“Estamos a chegar agora a um ponto em que a linguagem da Psicologia começa a ser apropriada para compreender o comportamento destas redes neuronais (Inteligência Artificial)”. Estas foram as palavras do cofundador e engenheiro responsável pela criação do ChatGPT, Ilia Stuskever, numa entrevista em que se debatia a evolução da Inteligência Artificial (IA) e a crescente necessidade de se investir em soluções para o “problema do alinhamento” com a IA.

Mas, antes de continuar, alguns apontamentos que nos poderão ajudar a compreender porque é que a questão de alinhamento da IA é uma necessidade.
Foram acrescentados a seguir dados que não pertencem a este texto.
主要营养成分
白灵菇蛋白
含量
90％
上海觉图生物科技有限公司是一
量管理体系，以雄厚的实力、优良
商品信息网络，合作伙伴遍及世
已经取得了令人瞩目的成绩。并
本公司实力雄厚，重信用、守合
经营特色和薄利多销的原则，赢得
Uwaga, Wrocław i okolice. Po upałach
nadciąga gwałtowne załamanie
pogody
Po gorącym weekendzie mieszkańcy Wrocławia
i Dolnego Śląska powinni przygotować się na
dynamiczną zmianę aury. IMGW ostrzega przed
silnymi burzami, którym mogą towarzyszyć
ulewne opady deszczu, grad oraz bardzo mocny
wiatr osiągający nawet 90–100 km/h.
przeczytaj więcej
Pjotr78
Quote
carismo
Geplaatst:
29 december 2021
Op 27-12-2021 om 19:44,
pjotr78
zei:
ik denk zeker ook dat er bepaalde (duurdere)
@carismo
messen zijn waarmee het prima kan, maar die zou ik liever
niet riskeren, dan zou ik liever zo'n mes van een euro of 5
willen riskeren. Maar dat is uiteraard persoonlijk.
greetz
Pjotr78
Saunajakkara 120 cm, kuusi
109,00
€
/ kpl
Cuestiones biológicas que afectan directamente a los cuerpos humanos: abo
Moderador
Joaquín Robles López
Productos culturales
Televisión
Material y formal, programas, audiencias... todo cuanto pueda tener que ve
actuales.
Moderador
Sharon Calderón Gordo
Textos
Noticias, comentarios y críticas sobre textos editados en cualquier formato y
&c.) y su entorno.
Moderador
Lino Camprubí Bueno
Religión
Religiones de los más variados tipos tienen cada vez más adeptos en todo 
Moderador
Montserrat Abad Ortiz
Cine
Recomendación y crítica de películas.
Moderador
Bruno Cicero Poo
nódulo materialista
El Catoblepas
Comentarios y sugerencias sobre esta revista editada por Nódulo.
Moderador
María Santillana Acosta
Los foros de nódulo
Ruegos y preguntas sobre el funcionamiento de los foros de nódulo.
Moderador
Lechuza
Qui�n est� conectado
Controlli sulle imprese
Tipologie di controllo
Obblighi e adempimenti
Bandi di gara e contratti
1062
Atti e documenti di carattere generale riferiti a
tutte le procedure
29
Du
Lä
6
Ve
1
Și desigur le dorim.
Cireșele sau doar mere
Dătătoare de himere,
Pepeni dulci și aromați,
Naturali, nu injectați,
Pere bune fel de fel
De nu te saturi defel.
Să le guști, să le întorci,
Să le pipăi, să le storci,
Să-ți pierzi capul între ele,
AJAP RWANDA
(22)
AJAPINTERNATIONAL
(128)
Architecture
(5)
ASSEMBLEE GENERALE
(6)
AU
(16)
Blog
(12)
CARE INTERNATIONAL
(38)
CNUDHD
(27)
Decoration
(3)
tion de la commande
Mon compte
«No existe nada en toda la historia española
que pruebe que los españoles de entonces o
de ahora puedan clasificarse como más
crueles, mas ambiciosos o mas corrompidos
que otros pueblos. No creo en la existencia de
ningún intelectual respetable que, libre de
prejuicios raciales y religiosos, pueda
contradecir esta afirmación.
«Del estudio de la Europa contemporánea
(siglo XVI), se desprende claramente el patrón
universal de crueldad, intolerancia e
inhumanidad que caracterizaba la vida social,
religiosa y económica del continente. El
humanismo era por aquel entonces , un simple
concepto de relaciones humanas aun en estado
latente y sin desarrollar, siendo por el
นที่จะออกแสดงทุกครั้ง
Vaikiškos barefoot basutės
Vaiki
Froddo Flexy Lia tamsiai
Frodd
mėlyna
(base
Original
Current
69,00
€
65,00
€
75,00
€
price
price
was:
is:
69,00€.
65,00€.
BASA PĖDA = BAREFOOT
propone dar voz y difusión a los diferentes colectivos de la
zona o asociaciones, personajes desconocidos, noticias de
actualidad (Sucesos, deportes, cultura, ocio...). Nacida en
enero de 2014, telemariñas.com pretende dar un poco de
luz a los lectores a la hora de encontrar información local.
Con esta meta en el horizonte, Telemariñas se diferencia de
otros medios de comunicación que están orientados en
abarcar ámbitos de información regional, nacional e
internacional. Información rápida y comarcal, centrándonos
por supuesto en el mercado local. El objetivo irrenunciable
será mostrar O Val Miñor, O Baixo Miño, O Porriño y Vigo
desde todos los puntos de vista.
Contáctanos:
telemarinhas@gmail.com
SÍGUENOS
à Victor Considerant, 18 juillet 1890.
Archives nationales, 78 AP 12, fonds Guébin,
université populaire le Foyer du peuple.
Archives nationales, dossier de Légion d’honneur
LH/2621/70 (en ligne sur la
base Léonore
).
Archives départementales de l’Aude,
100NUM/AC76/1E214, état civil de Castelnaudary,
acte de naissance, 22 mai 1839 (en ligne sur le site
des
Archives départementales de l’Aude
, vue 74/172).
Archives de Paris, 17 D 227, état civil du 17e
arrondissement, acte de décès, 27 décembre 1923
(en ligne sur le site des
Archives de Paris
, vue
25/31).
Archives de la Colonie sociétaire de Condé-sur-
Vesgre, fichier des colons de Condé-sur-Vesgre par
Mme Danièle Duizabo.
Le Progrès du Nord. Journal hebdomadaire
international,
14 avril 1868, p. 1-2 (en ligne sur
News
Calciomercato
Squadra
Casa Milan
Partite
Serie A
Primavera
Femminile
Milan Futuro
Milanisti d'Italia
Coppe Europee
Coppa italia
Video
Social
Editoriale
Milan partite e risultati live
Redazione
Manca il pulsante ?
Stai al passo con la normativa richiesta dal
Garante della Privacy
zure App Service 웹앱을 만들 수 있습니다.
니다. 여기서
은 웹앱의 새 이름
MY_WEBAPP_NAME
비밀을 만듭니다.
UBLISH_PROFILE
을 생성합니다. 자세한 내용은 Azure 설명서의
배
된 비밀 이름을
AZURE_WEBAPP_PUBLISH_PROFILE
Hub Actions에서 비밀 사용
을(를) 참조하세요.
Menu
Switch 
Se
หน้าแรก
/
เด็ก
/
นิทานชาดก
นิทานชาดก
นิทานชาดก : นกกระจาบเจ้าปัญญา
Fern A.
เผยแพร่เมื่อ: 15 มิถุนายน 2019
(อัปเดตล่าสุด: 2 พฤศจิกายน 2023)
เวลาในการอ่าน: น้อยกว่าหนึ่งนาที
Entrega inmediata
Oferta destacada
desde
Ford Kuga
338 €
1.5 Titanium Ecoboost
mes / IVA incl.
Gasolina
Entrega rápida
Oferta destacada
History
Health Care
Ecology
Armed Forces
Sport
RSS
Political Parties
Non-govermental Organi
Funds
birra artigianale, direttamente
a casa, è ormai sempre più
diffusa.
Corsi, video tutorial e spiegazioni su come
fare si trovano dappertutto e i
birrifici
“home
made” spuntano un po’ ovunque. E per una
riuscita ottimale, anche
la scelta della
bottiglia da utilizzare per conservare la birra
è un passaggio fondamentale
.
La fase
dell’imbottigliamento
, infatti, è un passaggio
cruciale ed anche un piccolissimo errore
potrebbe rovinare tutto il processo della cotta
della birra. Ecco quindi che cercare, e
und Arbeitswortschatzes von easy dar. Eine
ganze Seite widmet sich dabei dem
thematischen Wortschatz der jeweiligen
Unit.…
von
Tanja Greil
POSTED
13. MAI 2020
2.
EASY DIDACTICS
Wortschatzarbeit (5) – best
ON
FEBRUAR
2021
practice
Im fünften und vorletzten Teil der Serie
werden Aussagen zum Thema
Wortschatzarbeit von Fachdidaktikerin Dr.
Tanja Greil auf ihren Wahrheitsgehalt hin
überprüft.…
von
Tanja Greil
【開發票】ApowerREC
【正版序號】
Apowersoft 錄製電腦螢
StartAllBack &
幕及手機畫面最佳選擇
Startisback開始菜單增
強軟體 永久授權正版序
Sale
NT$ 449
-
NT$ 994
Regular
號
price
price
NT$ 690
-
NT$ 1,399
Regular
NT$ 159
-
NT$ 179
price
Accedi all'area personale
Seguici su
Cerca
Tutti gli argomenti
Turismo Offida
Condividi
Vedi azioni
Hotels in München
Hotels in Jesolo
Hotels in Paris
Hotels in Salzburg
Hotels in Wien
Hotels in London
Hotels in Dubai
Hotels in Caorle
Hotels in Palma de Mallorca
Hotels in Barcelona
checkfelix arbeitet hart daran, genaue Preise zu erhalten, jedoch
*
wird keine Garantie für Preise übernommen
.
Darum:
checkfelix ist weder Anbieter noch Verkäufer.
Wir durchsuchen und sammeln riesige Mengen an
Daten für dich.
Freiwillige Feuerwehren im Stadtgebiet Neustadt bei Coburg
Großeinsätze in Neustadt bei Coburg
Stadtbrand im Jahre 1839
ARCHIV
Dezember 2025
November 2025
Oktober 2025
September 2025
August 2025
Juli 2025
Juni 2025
O “problema de alinhamento” foi inicialmente definido pelo pioneiro em IA Norbert Wiener, em 1960, da seguinte forma: “Se, para atingir os nossos propósitos, usarmos uma agência mecânica (IA) em cuja operação não podemos interferir efetivamente, é melhor garantirmos que o propósito que colocamos na máquina é realmente aquele que desejamos”.

Logo, direcionar/alinhar os sistemas de IA aos objetivos e interesses pretendidos pelas pessoas favorece resultados menos racistas e enviesados, e diminui outputs indesejados. O objetivo é que estes sistemas sejam legais, éticos, robustos e interpretáveis, e ainda centrados nas necessidades do ser humano.

Com o surgimento do ChatGPT, da OpenAI, e com o estrondo com que se popularizou (foi a tecnologia que mais rapidamente chegou aos 100 milhões de utilizadores), as questões ligadas às capacidades, riscos e perigos de sistemas baseados em IA são notícia todos os dias. À medida que evoluem e se tornam mais prevalentes e autónomos, existe a necessidade de codificar nos modelos de IA os incentivos e valores que, enquanto sociedade, pretendemos ver refletidos neste novo tipo de tecnologia.

O problema do alinhamento é uma preocupação central no desenvolvimento da IA. Trata-se de garantir que os sistemas de Inteligência Artificial atuam de acordo com os interesses e valores humanos, minimizando comportamentos indesejados ou imprevisíveis. A dificuldade em alinhar os objetivos da IA com os dos seres humanos é um desafio importante que pode ter implicações significativas na segurança e na ética da aplicação da IA.

Segundo Stuskever, estamos a chegar a um ponto em que a linguagem da Psicologia começa a ser apropriada para compreender o “comportamento” destas redes neuronais. Uma afirmação que sublinha a importância da Psicologia e dos psicólogos no processo de resolução do “problema de alinhamento”.

Ao estudar o comportamento humano e os processos mentais, a Psicologia pode fornecer insights valiosos para entender como estas redes neuronais processam informação e tomam decisões. Os psicólogos, com o seu conhecimento aprofundado sobre as motivações, emoções e mecanismos cognitivos humanos, podem contribuir para a criação de sistemas de IA mais seguros e eticamente responsáveis, podendo auxiliar na criação de estratégias para lidar com os impactos psicológicos e sociais da IA na vida quotidiana das pessoas.

Ao abordar o “problema de alinhamento” na IA, torna-se evidente a relevância da Psicologia no desenvolvimento de sistemas de IA seguros, éticos e centrados no ser humano. Atualmente, estamos a testemunhar uma explosão de inteligência, com avanços tecnológicos cujos impactos ainda não conseguimos antecipar por completo. Nesse contexto, a convergência entre IA e Psicologia é crucial para enfrentar os desafios inerentes à compreensão do comportamento destas redes neuronais e à incorporação dos valores e interesses humanos.

Os psicólogos, com o seu saber acumulado no domínio dos processos mentais e comportamento humano, têm um papel importante a desempenhar, trazendo contribuições valiosas para o desenvolvimento da IA e ajudando a minimizar os riscos associados à sua aplicação. O investimento na cooperação entre essas áreas é fundamental para assegurar que os progressos tecnológicos beneficiam a sociedade, respeitando os princípios éticos e as necessidades humanas, mesmo diante dessa rápida evolução e dos impactos ainda desconhecidos que a IA irá trazer ao nosso quotidiano.

O autor assina este artigo na qualidade de responsável pela relação entre a psicologia e a tecnologia na Ordem dos Psicólogos Portugueses.